INSTRUCTION
Write out the lines of the records again, switching every "phylum" to "division" and keeping everything else the same. Leave the pictures out of your answer.
— start —
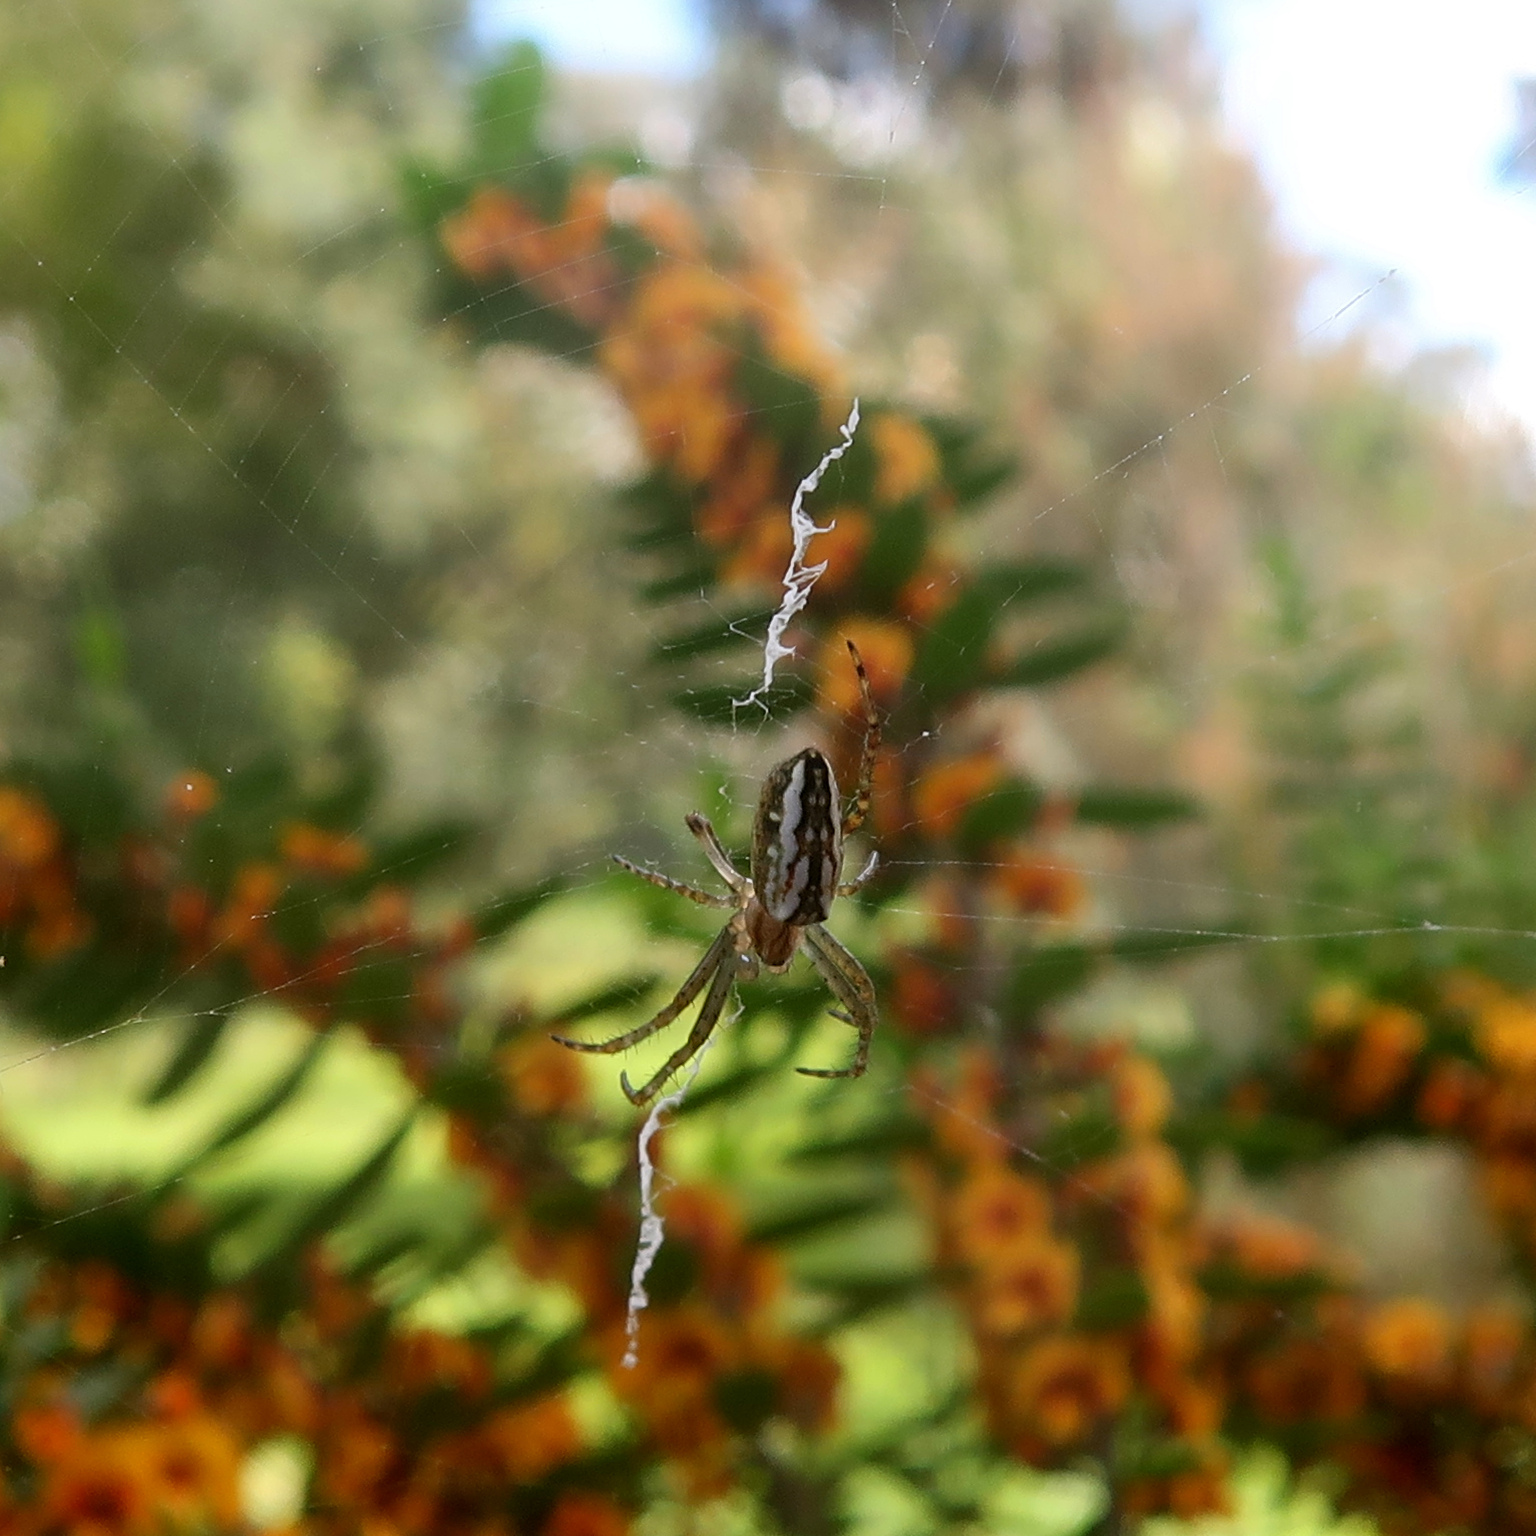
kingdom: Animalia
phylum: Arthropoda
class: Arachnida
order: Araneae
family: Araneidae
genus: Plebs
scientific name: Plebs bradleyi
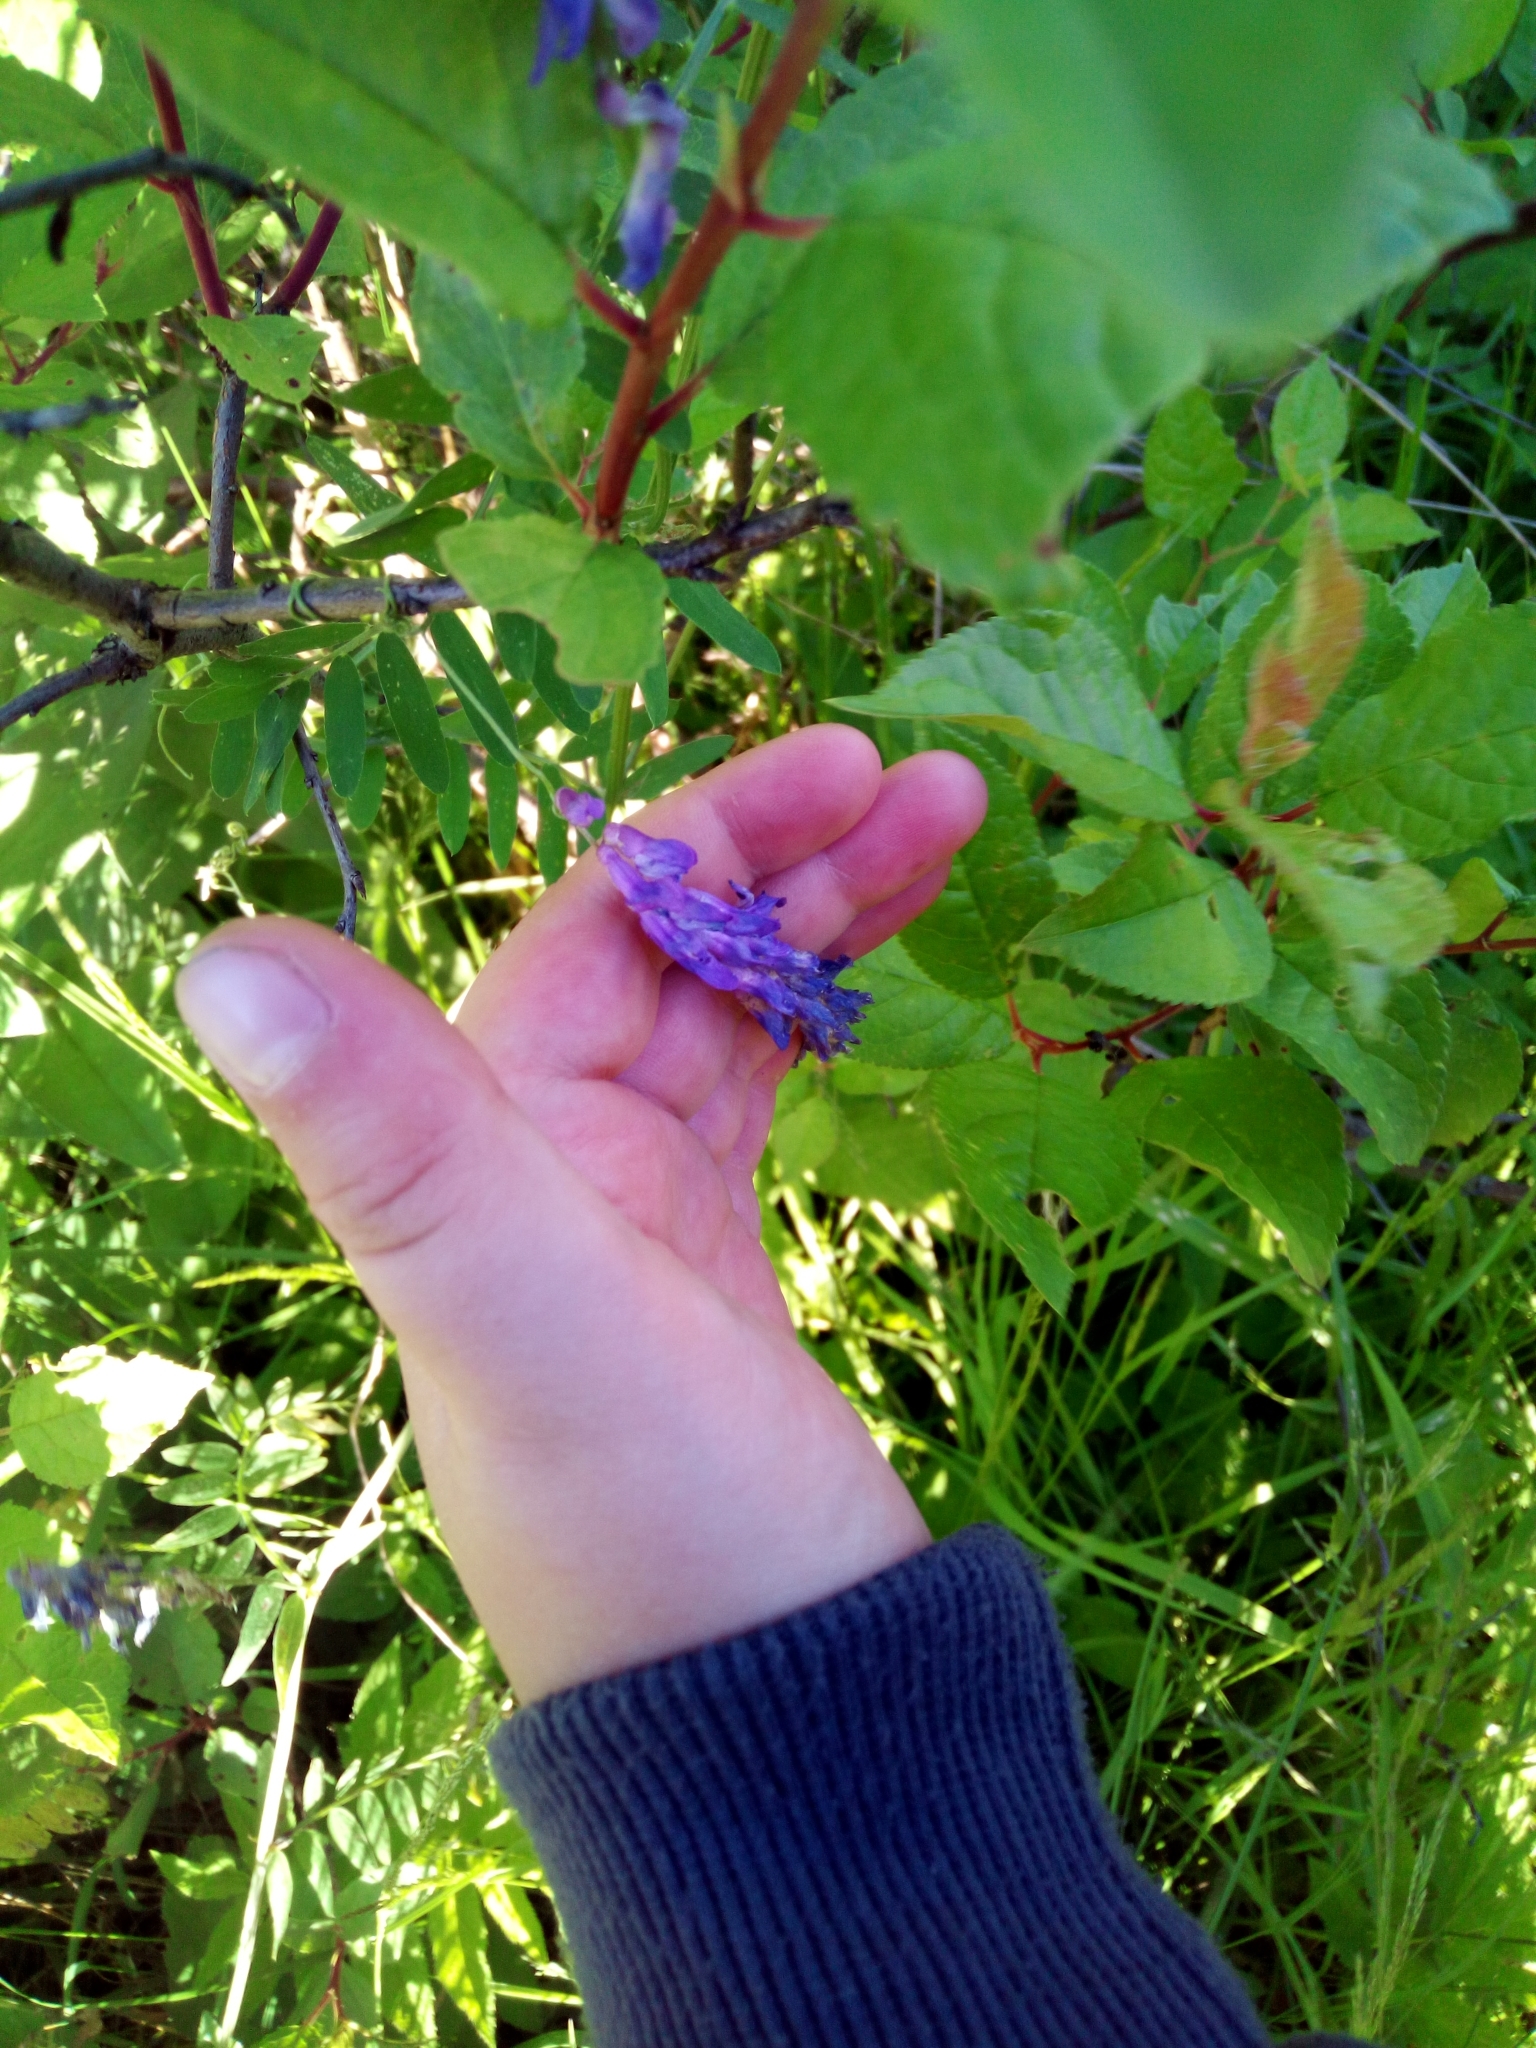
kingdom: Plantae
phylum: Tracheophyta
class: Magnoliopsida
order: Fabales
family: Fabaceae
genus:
— end —
EXERCISE ANSWER
kingdom: Animalia
division: Arthropoda
class: Arachnida
order: Araneae
family: Araneidae
genus: Plebs
scientific name: Plebs bradleyi
kingdom: Plantae
division: Tracheophyta
class: Magnoliopsida
order: Fabales
family: Fabaceae
genus:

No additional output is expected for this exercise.